PROVIDED DATA Start Marker
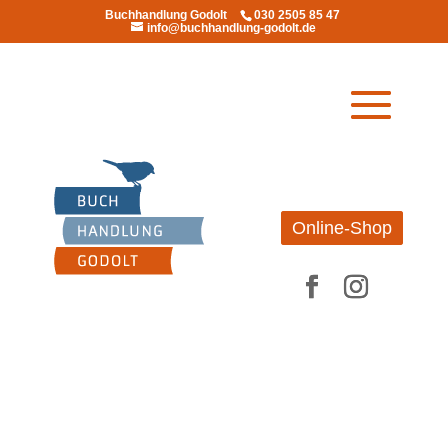
Buchhandlung Godolt
030 2505 85 47
info@buchhandlung-godolt.de
Online-Shop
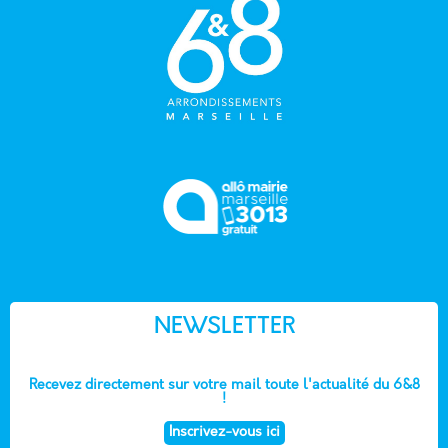
NEWSLETTER
Recevez directement sur votre mail toute l'actualité du 6&8
!
Inscrivez-vous ici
PROVIDED DATA End Marker
● TRY IT
Identify each line in the records above that contains the word "votre" and copy those lines in full. Case counts.

● SOLUTION BELOW
Recevez directement sur votre mail toute l'actualité du 6&8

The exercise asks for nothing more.